Collected data:
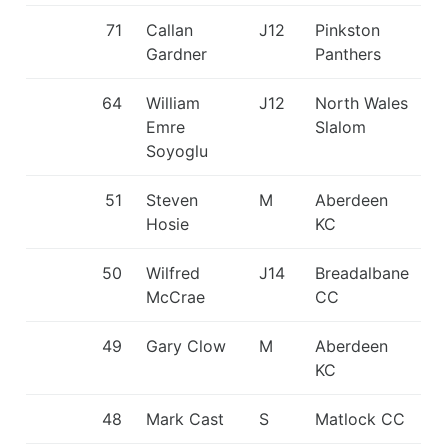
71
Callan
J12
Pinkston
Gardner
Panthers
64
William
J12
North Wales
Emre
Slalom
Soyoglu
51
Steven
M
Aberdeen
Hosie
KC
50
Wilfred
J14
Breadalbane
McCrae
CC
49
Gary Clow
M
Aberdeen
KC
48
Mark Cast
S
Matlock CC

---

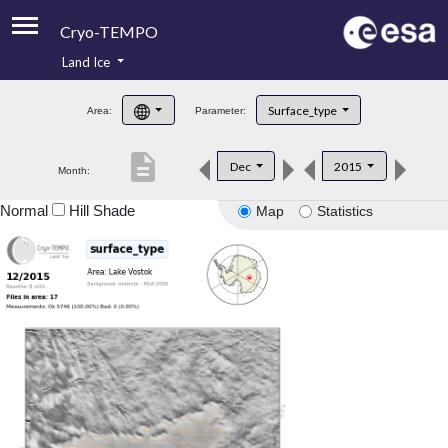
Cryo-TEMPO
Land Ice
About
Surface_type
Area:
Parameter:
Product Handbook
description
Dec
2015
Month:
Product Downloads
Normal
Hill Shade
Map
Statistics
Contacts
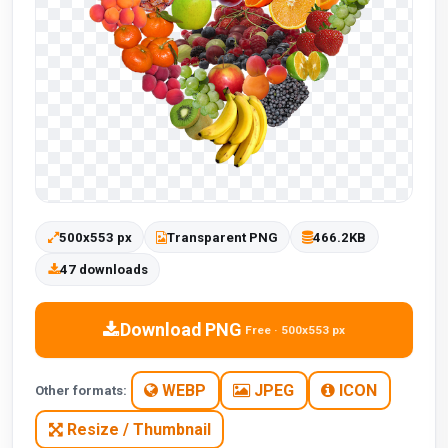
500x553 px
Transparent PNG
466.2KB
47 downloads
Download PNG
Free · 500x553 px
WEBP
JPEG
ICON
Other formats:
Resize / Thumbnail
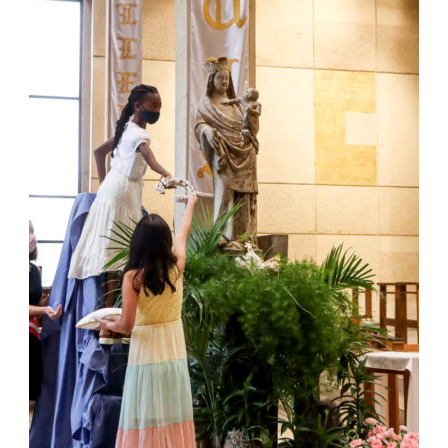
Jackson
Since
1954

▶ [Instructions for the task] Select and copy each line of the collected data entries that contains the string "Product".

▶ [Exercise answer]
Product Handbook
Product Downloads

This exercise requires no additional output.